Documentaire sur France Ô à 20 h 55

Soy Croco libre / ©Zed

Il arrive parfois que des animaux participent à certains événements historiques. On se souvient par exemple des exploits de l’ours Wojtek, notamment à la bataille de Monte Cassino en 1944 au sein du corps d’armée polonais engagé aux côtés des forces alliées. En deuxième ­ligne, l’ourson orphelin recueilli que­lques années auparavant par des soldats polonais avait aidé à charger de lourdes caisses de munitions d’ordinaire portées par trois ou quatre soldats !

Cette fois, dans le surprenant documentaire de Stéphane ­Jacques, il n’est pas question d’ours mais de crocodiles. On y retrace l’histoire mouvementée du rhombifer, un crocodile 100 % cubain que Fidel Castro a choyé et qui, aujourd’hui, risque gros. Pourquoi ? Parce que le crocodile américain arrive par la mer des Caraïbes, s’introduit dans les cours d’eau, à travers les roches friables, les cavités spéléo lacustres. Et s’accouple ensuite, non sans plaisir, avec son joli camarade cubain.

Le mélange des gènes risque donc de faire disparaître le crocodile cubain et ça, le peuple de la grande île des Caraïbes (dont la forme évoque… un crocodile) ne peut l’accepter. D’autant plus que ces galipettes sous-marines se déroulent dans la Cienaga de Zapata, autrement dit la région de la célèbre baie des Cochons, lieu emblématique où, en avril 1961, des exilés cubains armés par les Etats-Unis débarquèrent et tentèrent en vain de mettre un terme à la jeune révolution au pouvoir.

Braconniers reconvertis

Menacé à pleines dents par son voisin impérialiste, le rhombifer peut compter sur la vigilance de gardiens patriotes habillés de vert : les cocodrileros, pour la plupart anciens braconniers convertis. L’histoire de ces crocodiles ­devenus fierté nationale à Cuba ­remonte aux années 1950. Avant l’arrivée aux commandes de Fidel Castro en janvier 1959, les crocodiles locaux n’étaient pas protégés. Bien au contraire, les très pauvres habitants de la région, souvent des carboneros (« charbonniers »), les tuaient pour vendre leur peau. Lorsque Fidel prend le pouvoir, il vient s’afficher avec les classes laborieuses de la région et s’engage formellement à améliorer leurs conditions de vie. En contrepartie, ils doivent arrêter de chasser le crocodile.

Soy Croco libre / France Ô

Témoignant face à la caméra, les trois vieux frères Alonso racontent ces années folles quand, avec leur père, ils allaient chasser le ­crocodile – tradition familiale oblige. Une fois adultes, ils sont devenus les gardiens de ces crocodiles cubains. Le documentaire alterne images d’archives des années 1960, témoignageset visite du sanctuaire où sont regroupés des milliers de crocos cubains qui se reproduisent entre eux.

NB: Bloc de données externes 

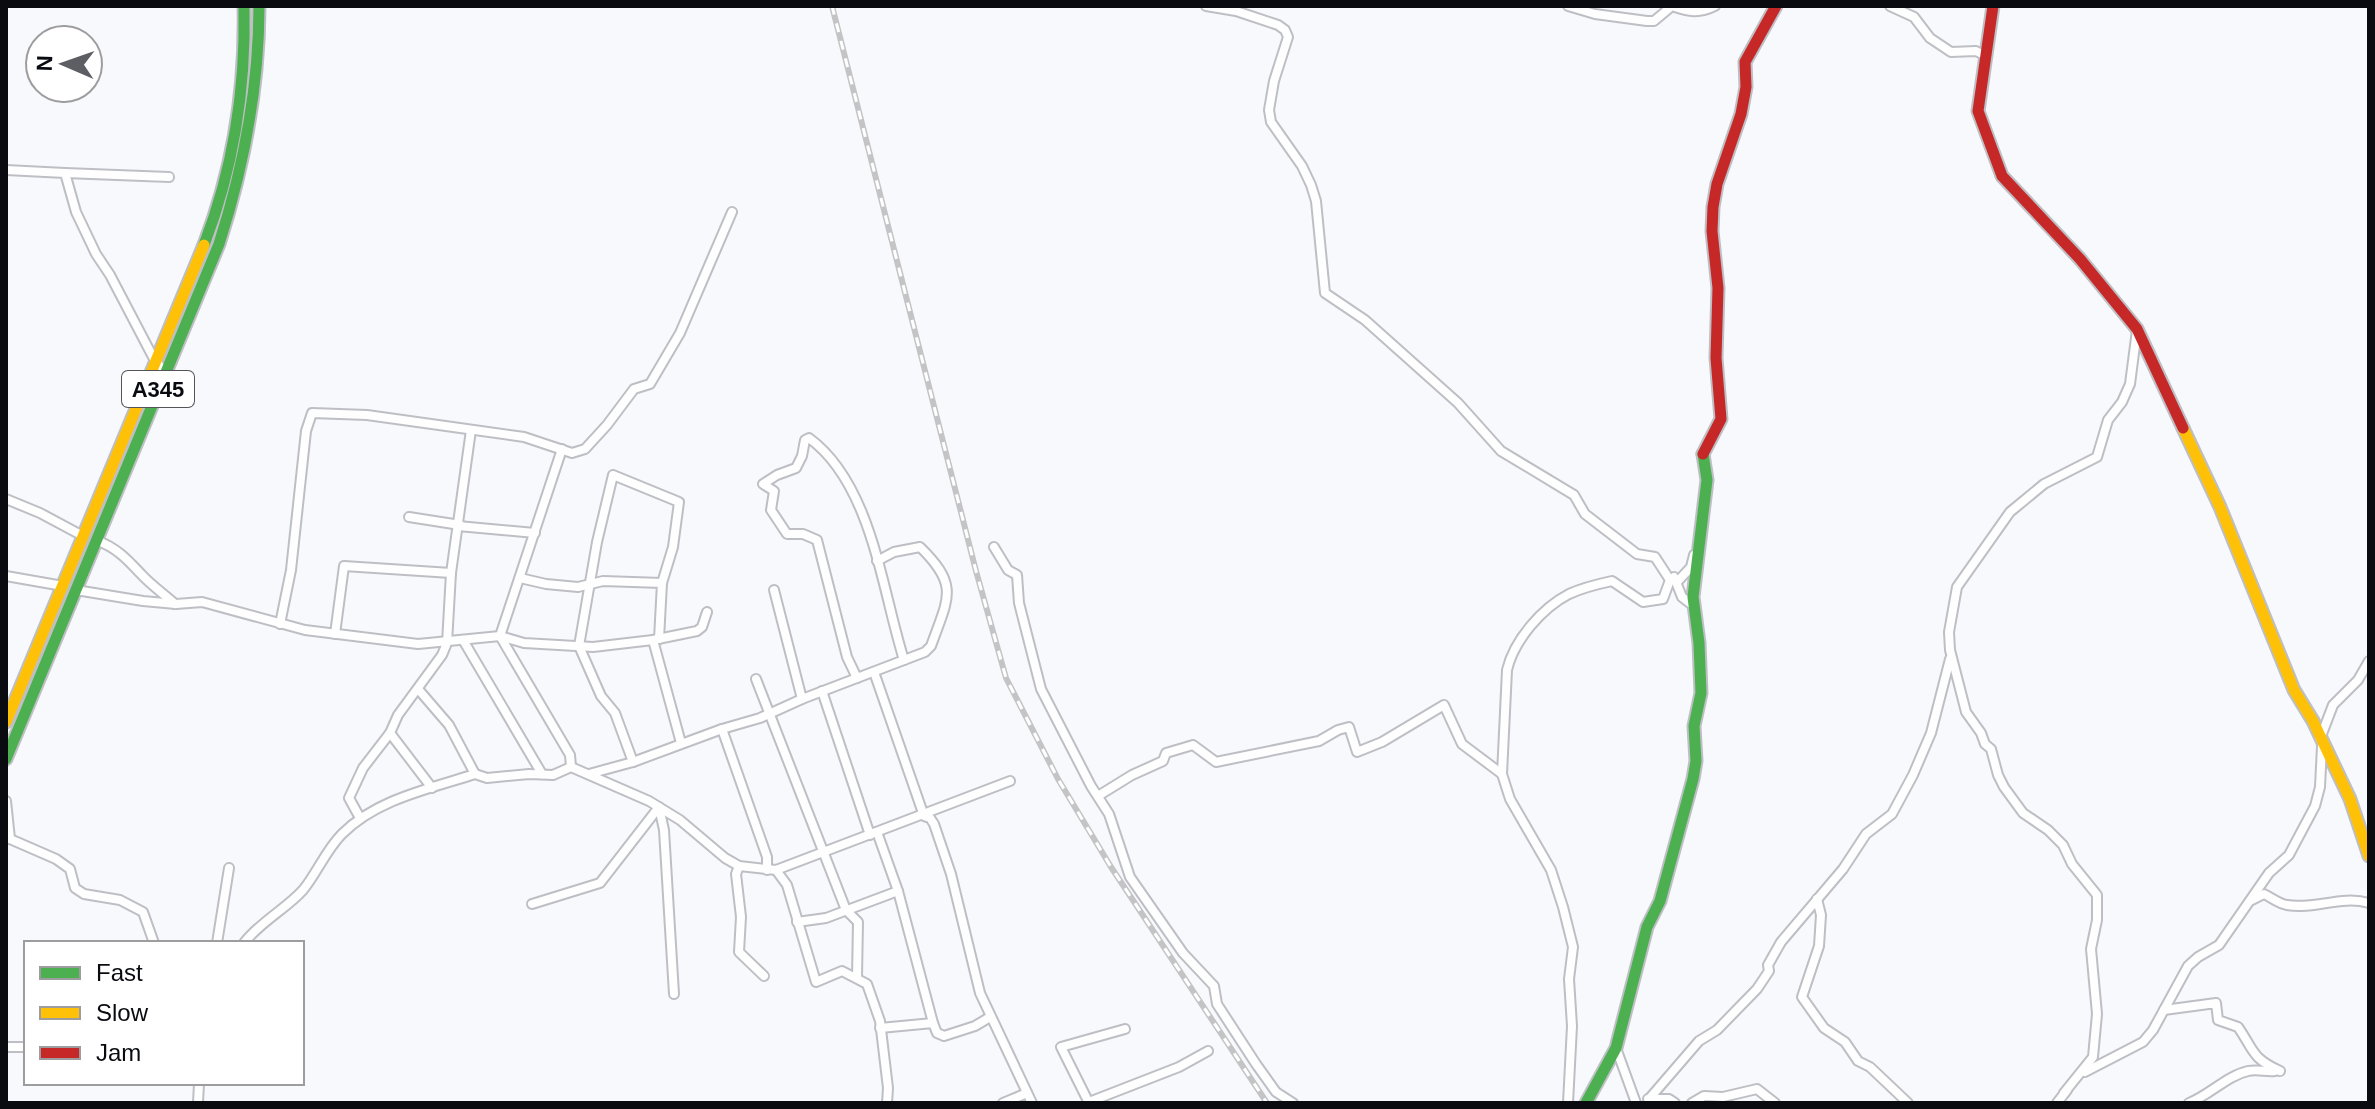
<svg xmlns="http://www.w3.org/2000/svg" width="2375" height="1109" font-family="Arial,sans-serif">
<rect width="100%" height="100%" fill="#f8f9fd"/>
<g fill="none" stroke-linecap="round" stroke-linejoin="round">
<g stroke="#bebfc4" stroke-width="12">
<g id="street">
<path d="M1206 6 1236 11 1278 25 1285 30 1288 37 1274 81 1269 110 1271 122 1302 166 1311 185 1316 201 1325 293 1365 320 1458 403 1501 451 1574 495 1585 514 1637 554 1655 557 1670 580"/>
<path d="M1568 6 1595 14 1647 21H1654L1672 6C1689 12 1699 14 1715 6"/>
<path d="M1890 6 1914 17 1930 38 1951 52 1976 51 1984 55"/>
<path d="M6 170 65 173 76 212 96 254 110 275 154 359 165 372"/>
<path d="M65 173 169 177"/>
<path d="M562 449 500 636 570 755 571 767"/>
<path d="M6 499 40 513 83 536"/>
<path d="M409 517 460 525"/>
<path d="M458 526 535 533"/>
<path d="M96 540C117 548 127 559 141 574 151 585 164 594 175 604"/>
<path d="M994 547 1008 570 1017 575 1019 603 1041 689 1091 786 1109 814 1130 877 1183 953 1214 986 1217 1004 1256 1064 1276 1092 1293 1103"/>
<path d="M6 576 63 586"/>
<path d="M1674 577 1682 597 1695 607"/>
<path d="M520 578 546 584 578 587 603 581 662 583 659 639"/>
<path d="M76 590 143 601 176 604 202 602 305 630 418 644 500 636 524 643 593 647 653 640 697 631 702 627 707 612"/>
<path d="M774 590 802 699"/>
<path d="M280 624 291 570 306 431 312 413 367 415 524 437 572 453 585 449 607 425 634 389 650 384 680 333 732 212"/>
<path d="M335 634 344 566 451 573"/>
<path d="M463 640 542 774"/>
<path d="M653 640 681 743"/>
<path d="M874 672 924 816 930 818 934 824 951 874 980 993 1032 1103"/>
<path d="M857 678 847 657 817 540 803 534H787L771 510 774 491 763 484 777 475 796 468 802 456 805 440 809 438C872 484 882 591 904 660"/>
<path d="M756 679 846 910 858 922 857 977"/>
<path d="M418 689 449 725 475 774"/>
<path d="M822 691 870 835"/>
<path d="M722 729 767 857V870"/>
<path d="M390 733 432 788"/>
<path d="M2320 739 2333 705 2358 680 2369 661"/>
<path d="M633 762 615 713 601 696 579 646 597 542 613 475 679 502 673 547 662 583"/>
<path d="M589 774 633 762 722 729 760 718 802 699 925 652 931 646C948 598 960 586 920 547L894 552 877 561"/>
<path d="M1502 774 1507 670C1514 640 1542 608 1569 594 1582 588 1598 584 1612 581L1643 602 1663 599 1670 580 1678 581 1691 567 1694 555"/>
<path d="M1098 796 1132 775 1163 761 1166 753 1193 745 1216 762 1319 741 1338 730 1349 727 1357 752 1382 742 1444 705 1462 744 1502 774 1510 799 1551 870 1563 907 1573 947 1569 979 1572 1026 1568 1103"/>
<path d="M6 801 10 839"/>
<path d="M360 818 349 798 363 768 390 733 398 715 442 655 447 643 451 573 471 430"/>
<path d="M877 832 898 891 933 1023"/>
<path d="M10 839 56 859 70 869 75 888 84 894 120 900 143 912 154 943"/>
<path d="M739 866 736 874 741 917 739 952 764 976"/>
<path d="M776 870 787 885 816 982 842 971 867 984 880 1021 888 1088 887 1103"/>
<path d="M1817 899 1821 915 1819 946 1802 997 1824 1028 1845 1042 1858 1061 1870 1067 1908 1103"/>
<path d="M2252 900 2264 894C2272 898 2279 904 2287 905 2314 910 2341 895 2369 903"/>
<path d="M532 904 600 883 659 807 664 830 674 994"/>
<path d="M797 922 826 918 898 891"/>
<path d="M217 943 229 868"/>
<path d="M244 943C261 921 286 909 303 890 317 873 326 850 342 834 377 799 429 789 475 774L487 778 529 774 553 775 571 767 649 801 680 820 725 858 739 866 776 870 1010 781"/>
<path d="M2164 1010 2216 1003 2218 1020 2238 1027C2254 1050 2251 1058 2280 1071"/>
<path d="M880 1028 933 1023 937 1033 944 1036 975 1026 990 1017"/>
<path d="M6 1047H26"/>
<path d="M1616 1048 1636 1103"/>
<path d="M2085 1072 2143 1042 2153 1030 2188 966 2198 957 2219 945 2269 873 2289 855 2315 806 2320 787 2322 746"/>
<path d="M2064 1093 2093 1057 2097 1014 2091 949 2097 920V895L2072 864 2063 845 2048 830 2023 813 2004 787 1998 775 1991 749 1985 744 1981 733 1966 712 1950 650 1949 632 1957 587 2010 512 2044 484 2097 457 2108 420 2122 402 2130 384 2137 330"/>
<path d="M1648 1099H1669L1675 1103"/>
<path d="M1649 1099 1699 1041 1717 1030 1757 989 1769 971 1768 965 1781 942 1843 869 1866 834 1892 814 1913 775 1931 733 1950 659"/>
<path d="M1089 1102 1179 1067 1208 1051"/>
<path d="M198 1103 199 1083"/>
<path d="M1003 1103 1027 1093"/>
<path d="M1089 1103 1061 1047 1125 1029"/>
<path d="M1692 1103 1704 1096 1723 1097 1757 1089 1775 1103"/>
<path d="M2057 1103 2067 1090"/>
<path d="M2189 1103C2210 1095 2226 1076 2248 1071 2257 1069 2266 1072 2275 1071"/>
</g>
</g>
<g stroke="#bebfc4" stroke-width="15">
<g id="fast">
<path d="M204 245C234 167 246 89 244 6"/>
<path d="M6 759 219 244C244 166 259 88 259 6"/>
<path d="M1586 1103 1616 1048 1647 927 1660 901 1693 779 1696 761 1694 726 1701 693 1699 643 1693 597 1707 480 1703 454"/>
</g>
</g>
<g stroke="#bebfc4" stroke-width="15">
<g id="slow">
<path d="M2183 428 2220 507 2294 690 2313 721 2350 799 2369 856"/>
<path d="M6 722 204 245"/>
</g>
</g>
<g stroke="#bebfc4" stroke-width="15">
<g id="jam">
<path d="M1993 6 1978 111 2002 176 2080 259 2137 329 2183 428"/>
<path d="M1703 454 1721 419 1716 358 1718 288 1712 231 1713 207 1717 184 1741 114 1746 87 1745 62 1776 6"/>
</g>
</g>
<use href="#street" stroke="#fefeff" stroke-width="8"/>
<use href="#fast" stroke="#4caf50" stroke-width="11"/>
<use href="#slow" stroke="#ffc107" stroke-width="11"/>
<use href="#jam" stroke="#c62828" stroke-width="11"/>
<g stroke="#c4c4c6" stroke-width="6">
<path id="rail" d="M832 6 976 571 1006 678 1058 779 1111 867 1267 1103"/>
</g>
<use href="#rail" stroke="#fff" stroke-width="3" stroke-dasharray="9" stroke-linecap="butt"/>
</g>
<g text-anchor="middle" stroke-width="8" stroke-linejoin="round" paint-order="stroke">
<rect fill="#fff" stroke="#545458" stroke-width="2" x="122" y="371" width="72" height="36" rx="6"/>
<g font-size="22" font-weight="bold" fill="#0a0b11">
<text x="158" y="397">A345</text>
</g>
</g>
<rect width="2375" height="1109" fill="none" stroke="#0a0b11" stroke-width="16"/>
<rect x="24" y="941" width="280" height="144" fill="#ffffff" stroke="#9d9da0" stroke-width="2"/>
<rect x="40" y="967" width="40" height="12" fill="#4caf50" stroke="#9d9da0" stroke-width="2"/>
<text x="96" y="981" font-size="24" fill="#0a0b11">Fast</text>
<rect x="40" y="1007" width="40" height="12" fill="#ffc107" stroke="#9d9da0" stroke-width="2"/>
<text x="96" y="1021" font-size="24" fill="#0a0b11">Slow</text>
<rect x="40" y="1047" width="40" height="12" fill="#c62828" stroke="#9d9da0" stroke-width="2"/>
<text x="96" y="1061" font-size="24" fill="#0a0b11">Jam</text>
<g transform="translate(64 64) rotate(272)"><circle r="38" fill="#ffffff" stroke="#9d9da0" stroke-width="2"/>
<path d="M0-6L14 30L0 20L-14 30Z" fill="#5d5e64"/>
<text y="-12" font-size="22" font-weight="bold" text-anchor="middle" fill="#0a0b11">N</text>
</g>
</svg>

Si l’espèce est menacée dans la nature, ce n’est pas le cas dans le sanctuaire, où l’on assiste aux soins, aux repas et aux accouplements de ces ­belles bêtes. Méticuleux et vigilants, les gardiens étudient également l’ennemi intime, à savoir quelques crocos américains parqués dans un bassin spécifique. Protégé depuis 1959, le crocodile local a connu une autre période délicate entre 1989 et 2000, lorsque la situation économique s’est détériorée. De nouveau, des braconniers ont risqué leur vie la nuit pour tuer ces reptiles et vendre leur peau. Puis la situation s’est de nouveau calmée. Avec le temps, le crocodile cubain est même devenu un argument de poids pour faire venir les touristes dans cette région isolée. Autrement dit, un crocodile cubain vivant rapporte plus qu’un crocodile mort. Cuba ­libre ? Croco aussi !

Soy croco libre, de Stéphane Jacques (France, 2017, 52 min).